Gebelikte Kardiyovasküler Adaptasyonlar
Hamilelik, fetüsün beslenme ihtiyaçlarını karşılamak için gerekli olan bir dizi hemodinamik değişikliği belirler. Bunlar arasında "dolaşan kan hacmindeki, sistolik çıktıdaki ve kalp atış hızındaki artış; özellikle ikincisi, gebe kaldıktan sonraki dördüncü haftadan itibaren yükselmeye başlar ve hamileliğin geri kalanında artmaya devam eder. Doğum göz önüne alındığında, kalp atış hızı hamilelik öncesi değerlere göre dakikada yaklaşık 15 vuruş artarken, annede dolaşan kanın beşte biri sürekli olarak rahme akacaktır.
Hacmin genişlemesi (dolaşan kan miktarı) doğum öncesi değerlere göre %30-50 olarak ölçülebilir.Artan kan miktarını dolaşıma pompalamak için kalbin iki seçeneği vardır: kendi kasılma hızını artırmak (kalp oranı) veya her kasılmada atılan kan miktarını artırın (sistolik inme) Doğal olarak her iki mekanizmadan da yararlanılır.
Aynı çabayla, fiziksel egzersiz sırasında hamile kadınlarda sistolik çıktı ve kalp hızı hamile olmayan kadınlara göre daha fazla artar.

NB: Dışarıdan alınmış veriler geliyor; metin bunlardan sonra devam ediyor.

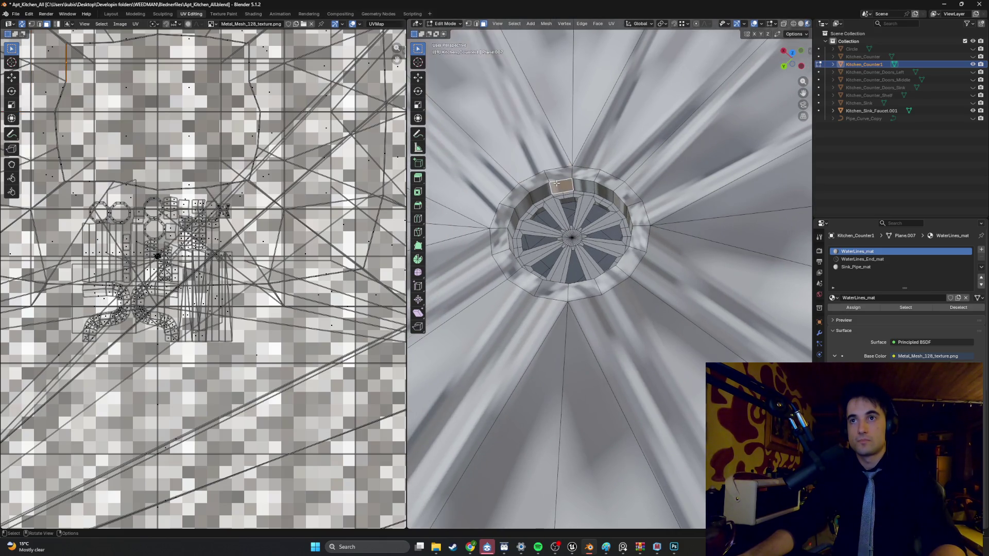
pyautogui.keyDown('shift'); pyautogui.click(584, 186); pyautogui.keyUp('shift')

Doğum sırasında, kalp debisi %10 daha artarken, doğumdan sonra kalp hızı ve nabız çıkışı önce hızlı bir şekilde düşer, ardından daha yavaş yavaşlar; gebelik öncesi seviyelere doğumdan yaklaşık 6 hafta sonra ulaşılacaktır.
Normal değerler
Normal bir hamilelik sırasında, kalp atış hızı kanonik 70 vuruştan dakikada 80-90 vuruşa gider.

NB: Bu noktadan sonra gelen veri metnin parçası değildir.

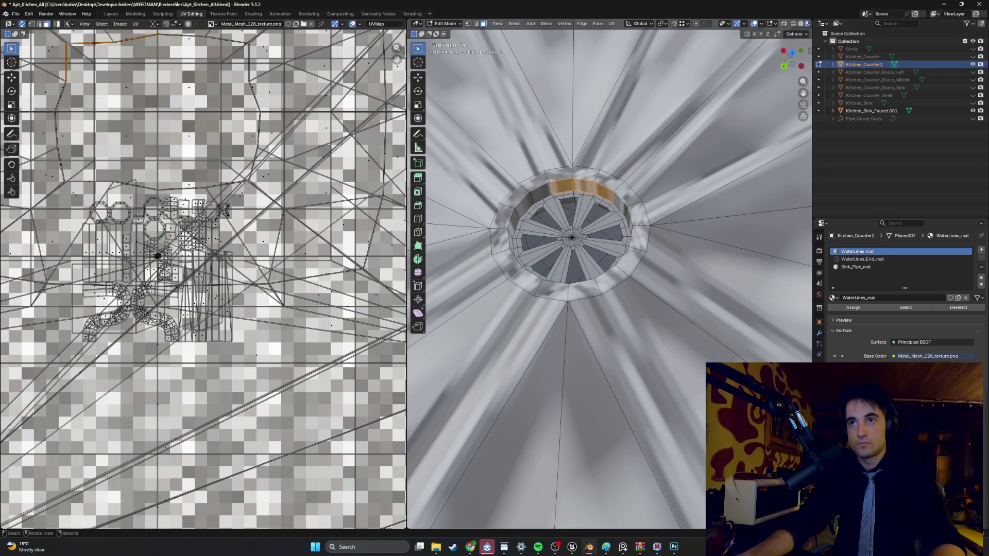
pyautogui.moveTo(627, 212); pyautogui.dragTo(693, 246, button='middle')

Fiziksel aktivite sırasındaki değerler
Hamilelik sırasında, gereksiz fetal hipoksi risklerinden (anne organizmasının yorucu çabaları sürdürmeye kararlı yüksek metabolik ihtiyaçları nedeniyle fetüse giden oksijendeki azalma) kaçınmak için yüksek yoğunluklu egzersizler kesinlikle önerilmez.
Egzersizler sırasında uyulması gereken ideal kalp atış hızı ile ilgili katı değerler önermek yerine, beklenen yoğunluk seviyesini maksimuma çıkarmak kesinlikle daha iyidir. Bu nedenle aşağıdakilerin yapılması tavsiye edilir:
HRmax'ın %50 ila %70'i arasındaki kalp atış hızında veya Borg ölçeğinde onuncu ve onbeşinci puanlar arasında bir efor seviyesinde antrenman yapın.